WORK TO BE COMPLETED:
Revise the part of the material that opens with the line containing "Around what value" and runs through the end of the material, swapping "against the axis" for "against the scale" and leaving all other wording unchanged. Omit the pictures from your answer.

Records from a data collection:
_ _ _ _

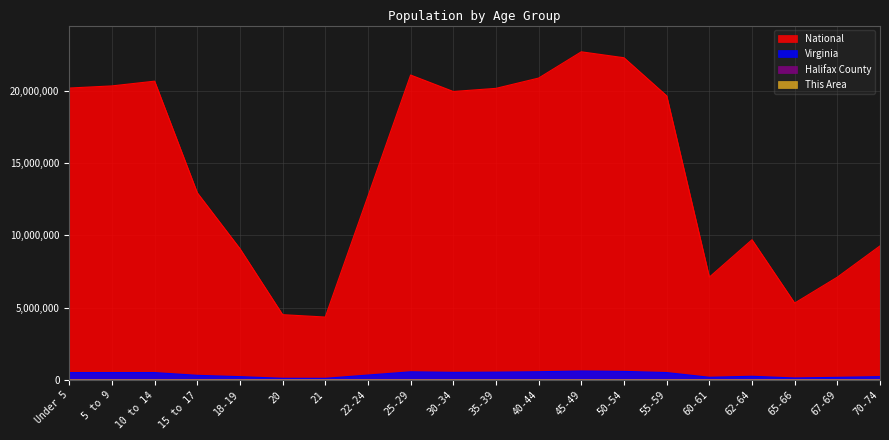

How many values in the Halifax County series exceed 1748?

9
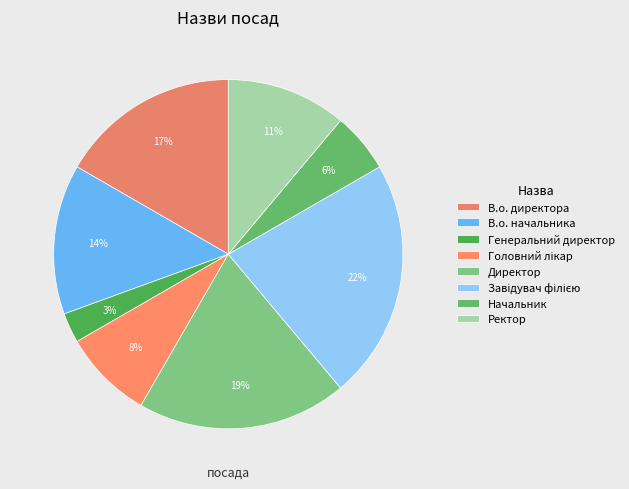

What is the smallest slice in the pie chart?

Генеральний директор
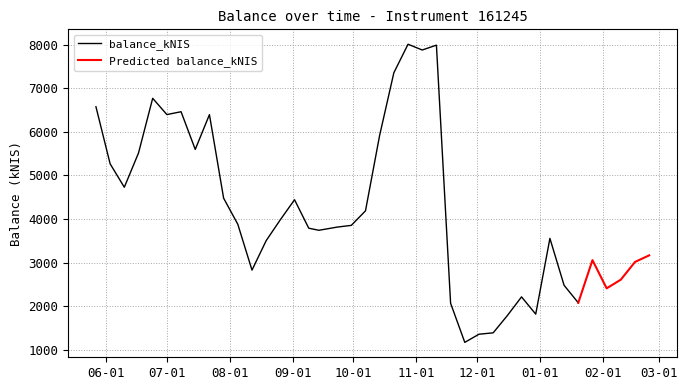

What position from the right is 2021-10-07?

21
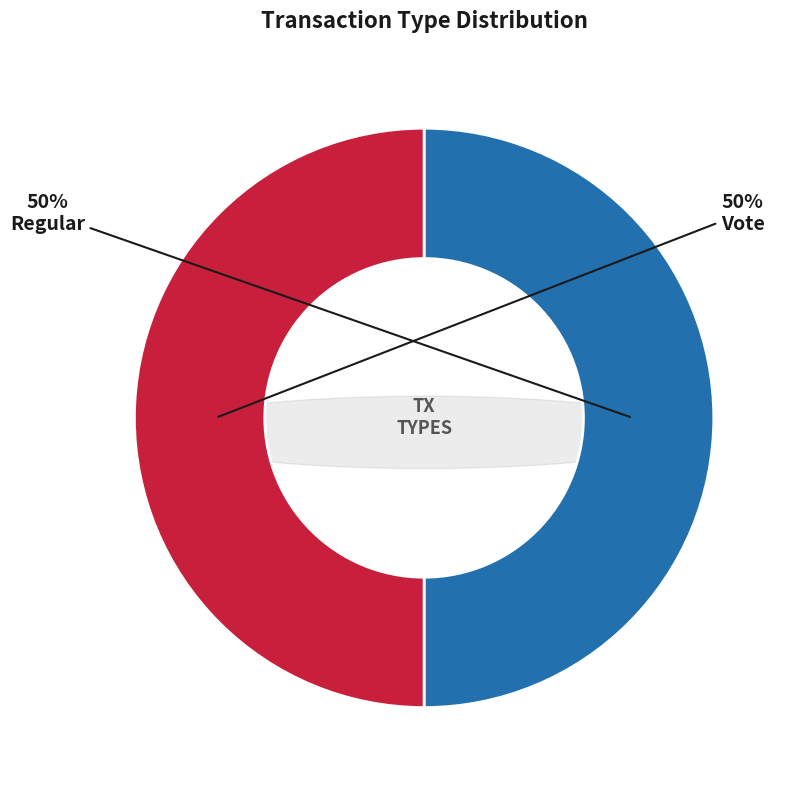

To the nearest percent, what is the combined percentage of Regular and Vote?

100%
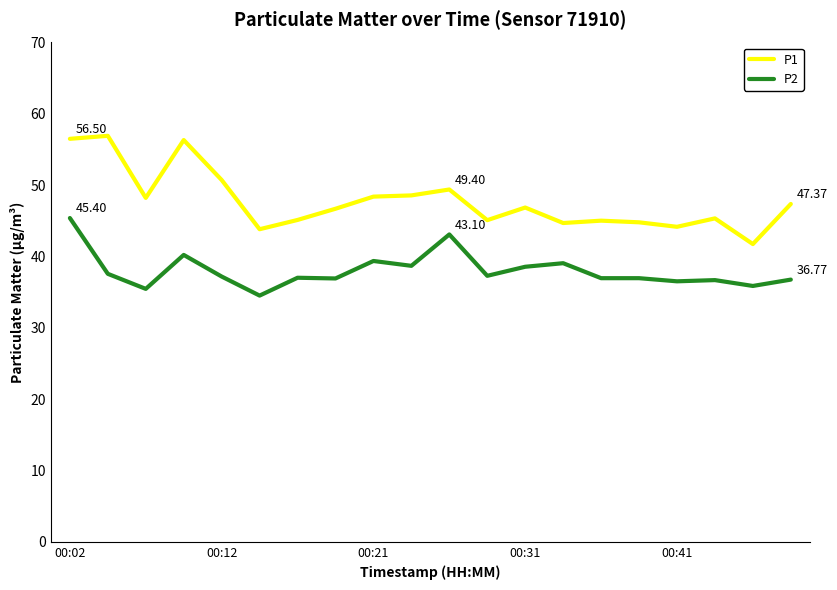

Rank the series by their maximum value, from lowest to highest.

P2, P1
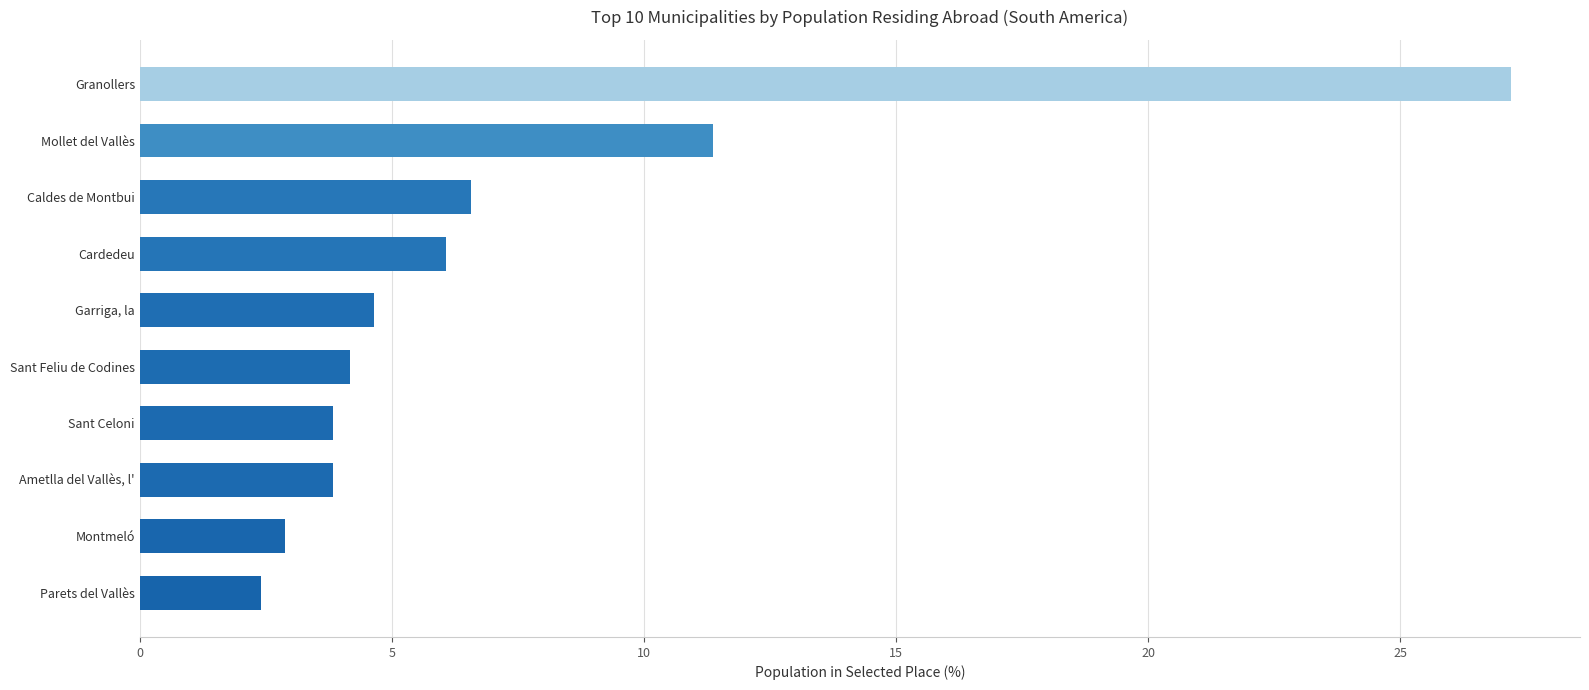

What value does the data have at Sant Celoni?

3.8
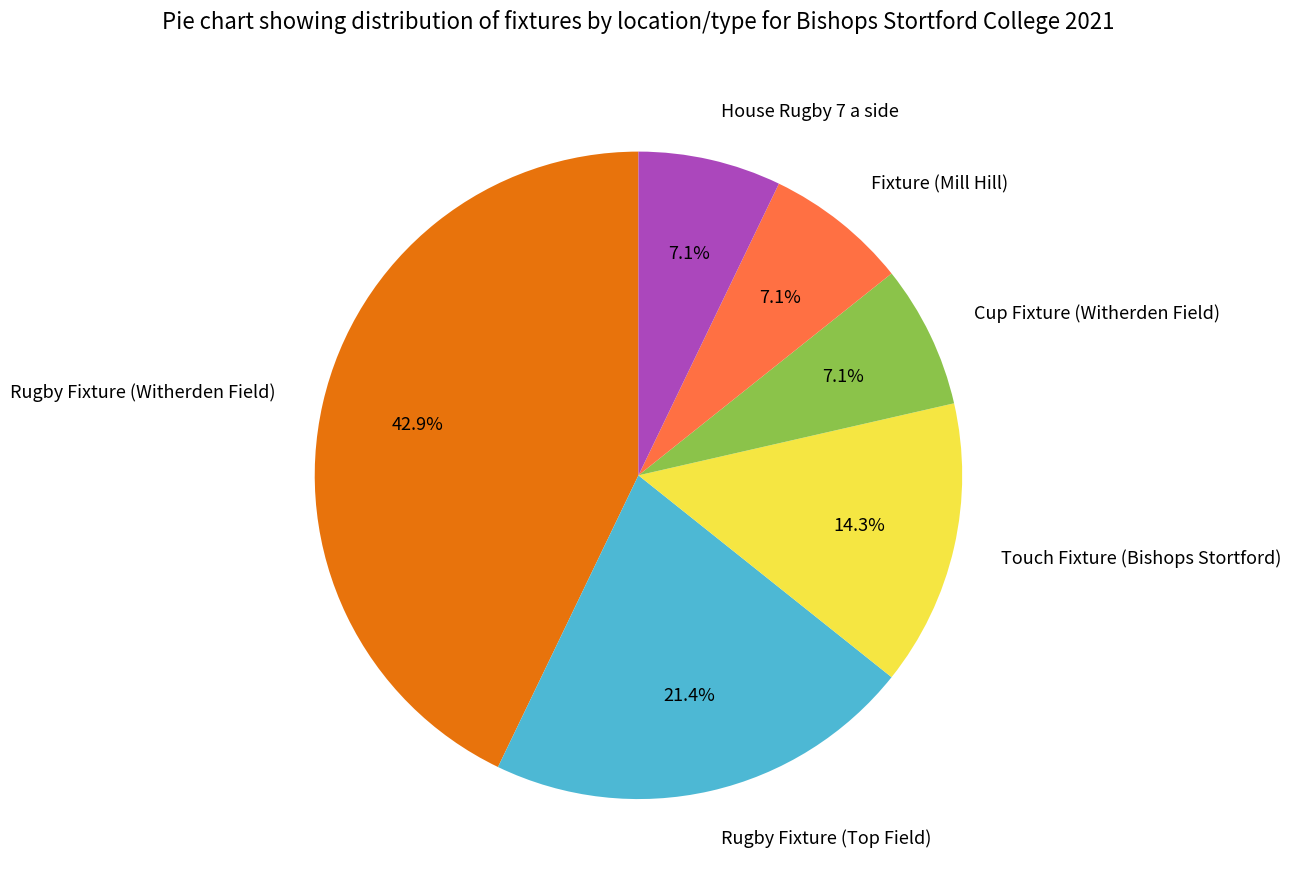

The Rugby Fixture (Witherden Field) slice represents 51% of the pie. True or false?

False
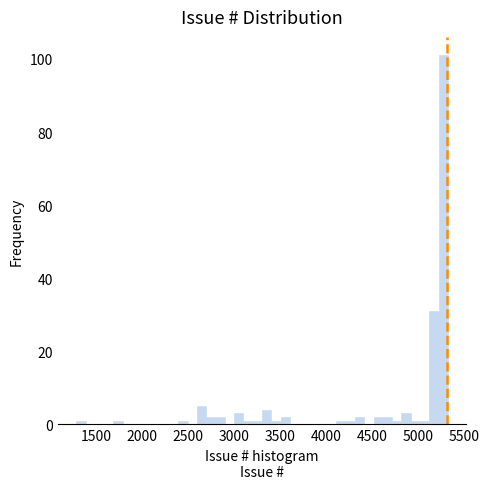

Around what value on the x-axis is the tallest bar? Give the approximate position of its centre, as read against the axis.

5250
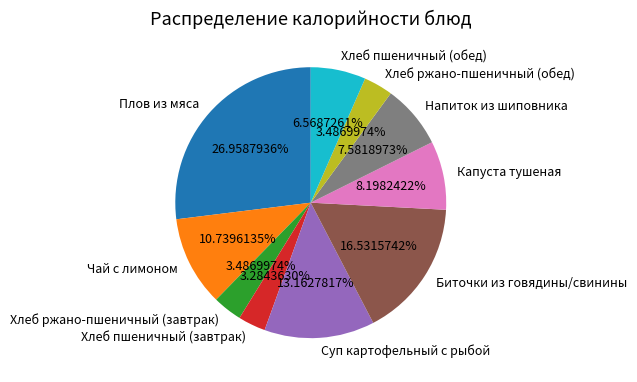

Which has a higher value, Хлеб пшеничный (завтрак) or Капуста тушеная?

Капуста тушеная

_ _ _ _

RESPONSE TO THIS EXERCISE:
Around what value on the x-axis is the tallest bar? Give the approximate position of its centre, as read against the scale.

5250

Which has a higher value, Хлеб пшеничный (завтрак) or Капуста тушеная?

Капуста тушеная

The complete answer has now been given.